((

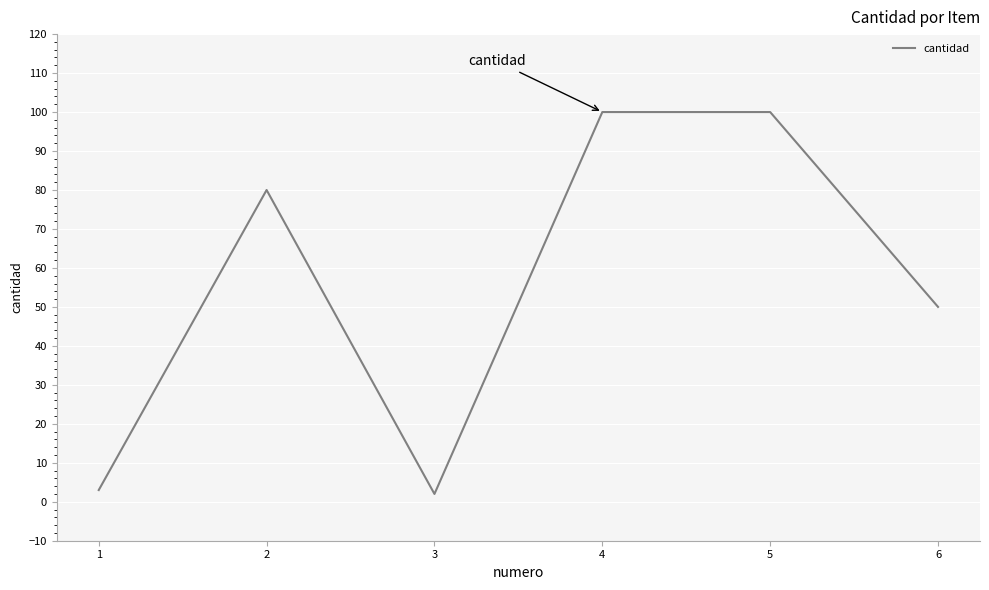

What is the change in value from 1 to 2?

+77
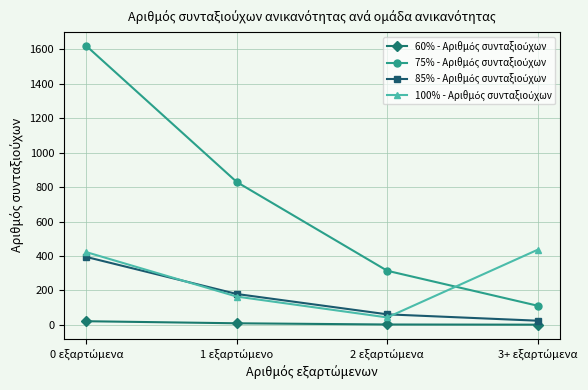

What is the maximum value shown in the chart?

1619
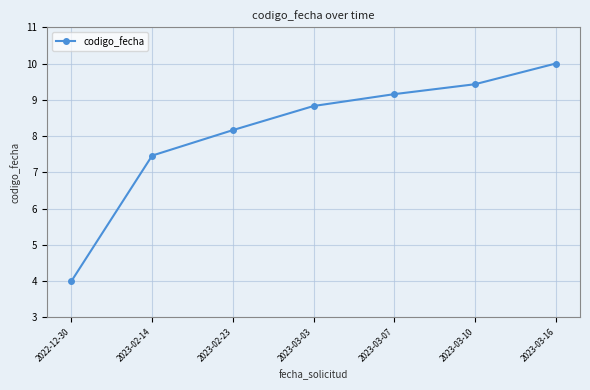

What position from the right is 2023-03-03?

4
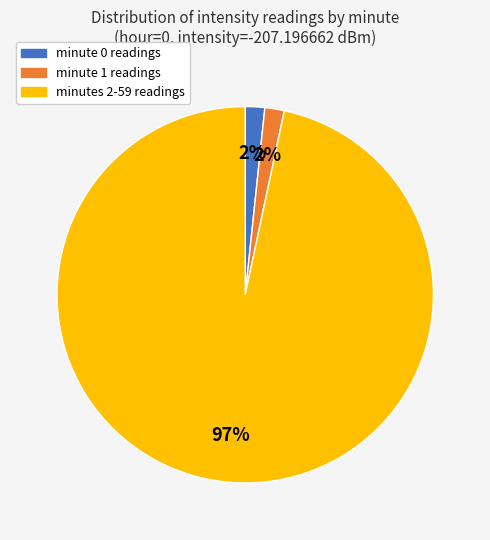

How many slices are in this pie chart?

3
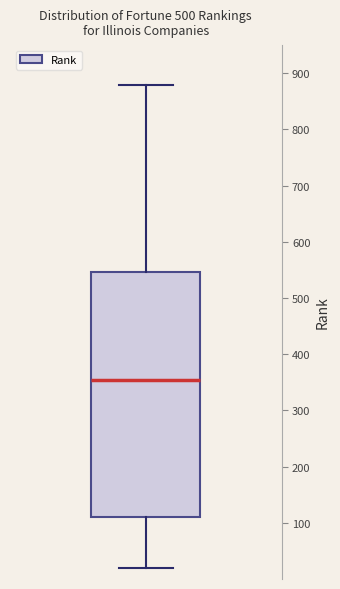

Transcribe this box plot: give where the median line is, the range the box spans, and where the two whiskers end, as read against the y-axis. The values are not printed on the chart, so give them approximately, as read against the axis.

median 350, box 110 to 550, whiskers 20 to 880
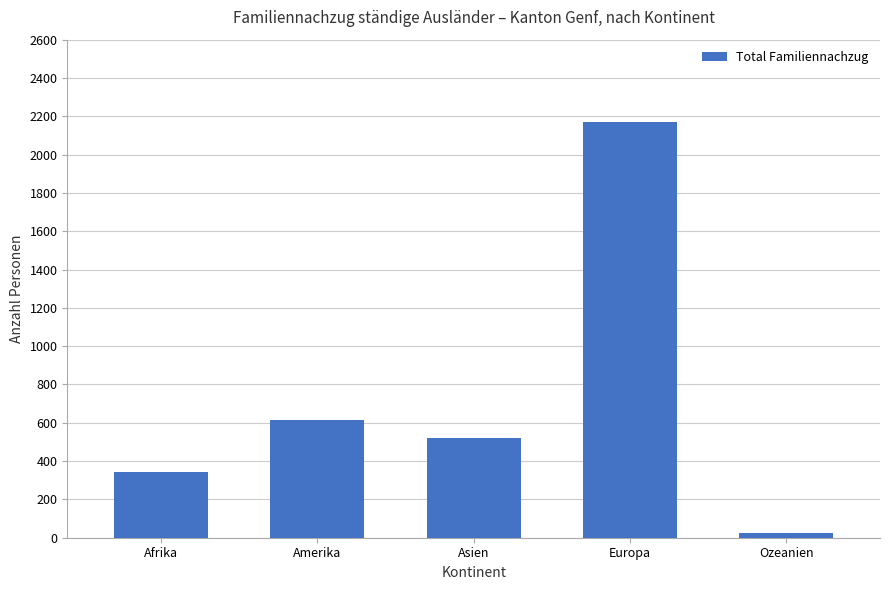

Reading left to right, transcribe all the data shown in this chart.

Afrika=342	Amerika=616	Asien=521	Europa=2168	Ozeanien=23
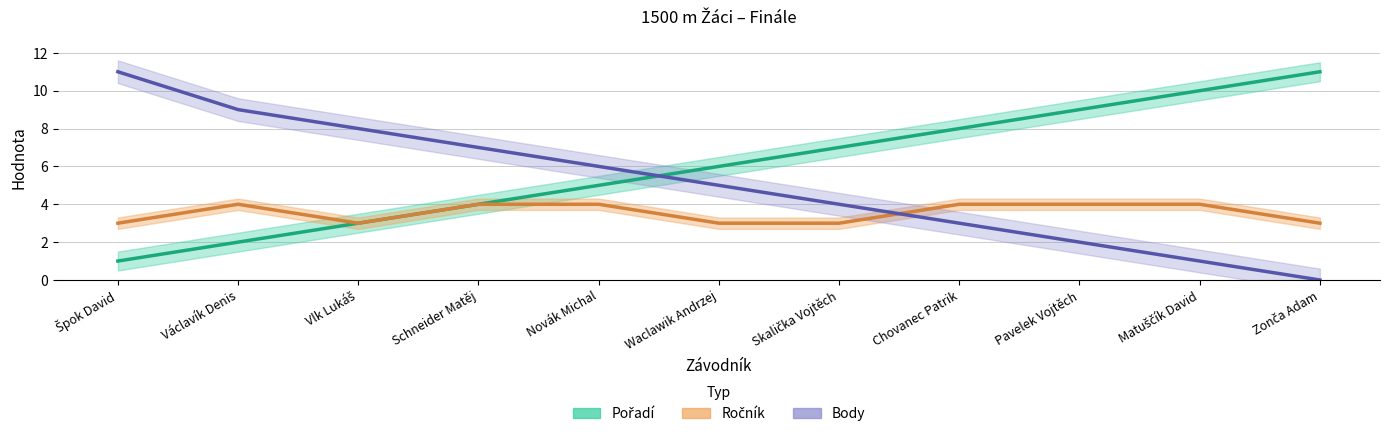

At which category does Ročník reach its first local valley?

Vlk Lukáš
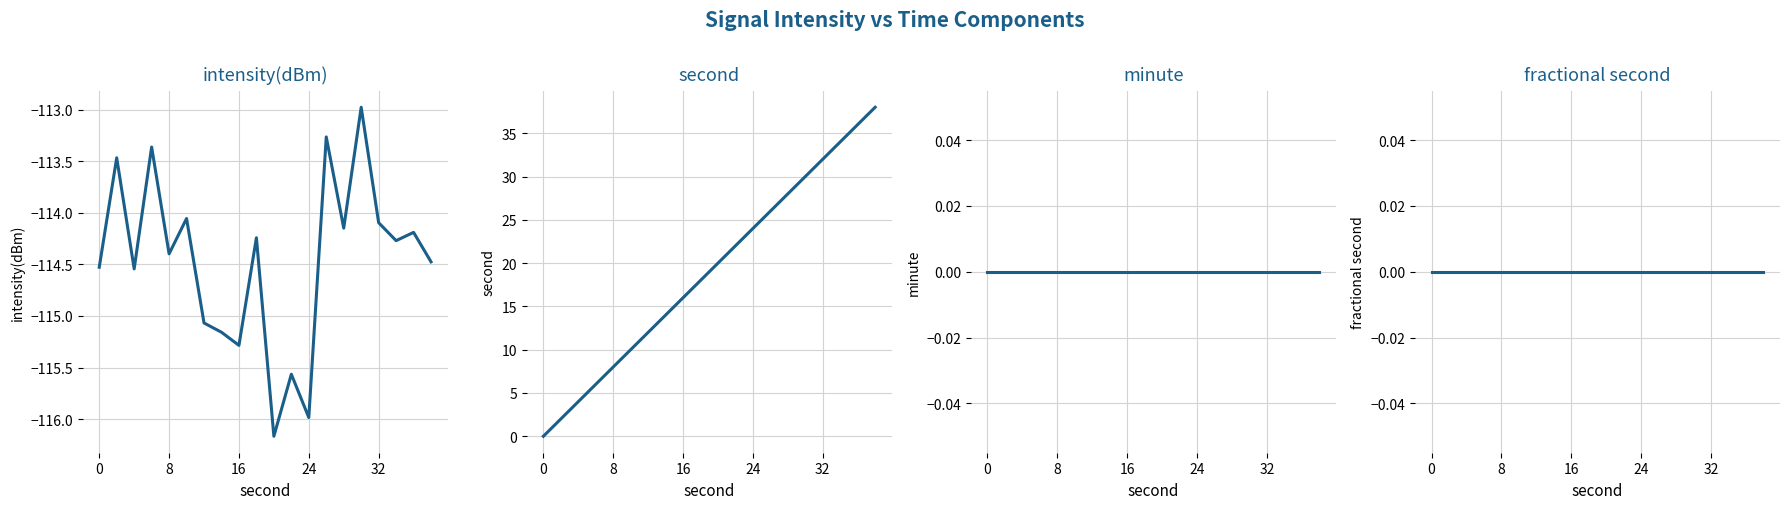

Count the number of data series in this chart.

4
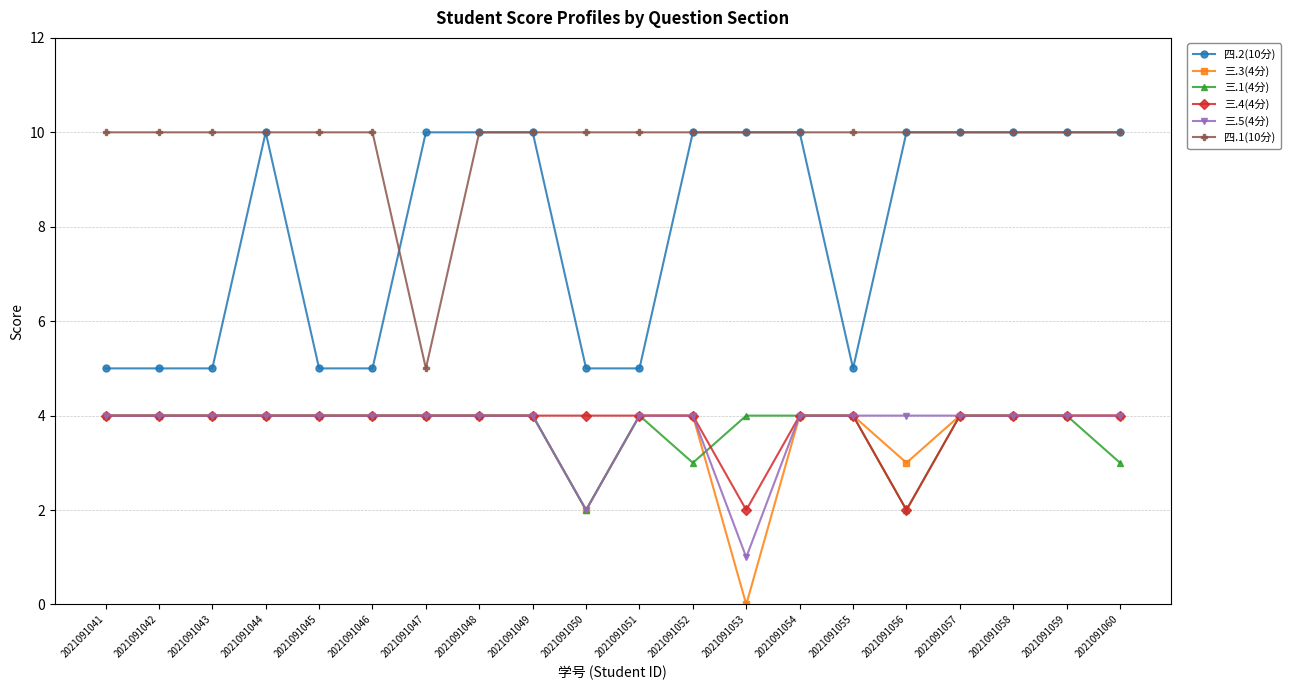

In 三.4(4分), how many points are lower than both neighbors (excluding endpoints)?

2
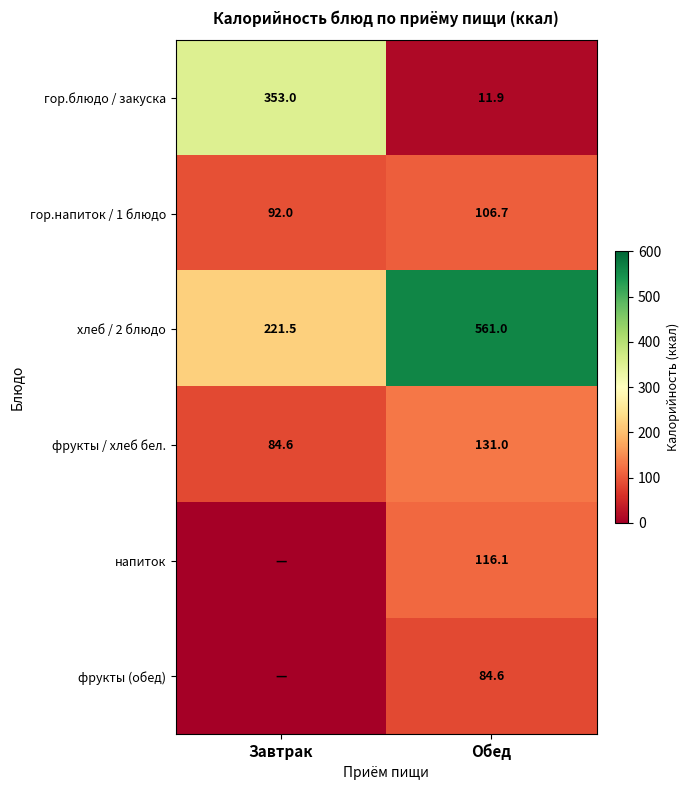

What is the sum of the фрукты / хлеб бел. values at Завтрак and Обед?

215.6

))

## Required action
Can you rewrite the listing from the line containing "Reading left to" through the end of the listing, changing "chart" to "graph" and keeping everything else the same? Omit the pictures.

## Task response
Reading left to right, transcribe all the data shown in this graph.

Afrika=342	Amerika=616	Asien=521	Europa=2168	Ozeanien=23

At which category does Ročník reach its first local valley?

Vlk Lukáš

Count the number of data series in this graph.

4

In 三.4(4分), how many points are lower than both neighbors (excluding endpoints)?

2

What is the sum of the фрукты / хлеб бел. values at Завтрак and Обед?

215.6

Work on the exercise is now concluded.